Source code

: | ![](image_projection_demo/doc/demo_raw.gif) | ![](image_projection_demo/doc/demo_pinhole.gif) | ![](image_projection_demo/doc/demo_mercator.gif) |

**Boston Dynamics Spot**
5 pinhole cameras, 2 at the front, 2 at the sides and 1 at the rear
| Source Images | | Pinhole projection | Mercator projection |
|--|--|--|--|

### Task objective
Lines from the entries that contain the word "Source" are what the answer must hold.

### Output below
Source code
| Source Images | | Pinhole projection | Mercator projection |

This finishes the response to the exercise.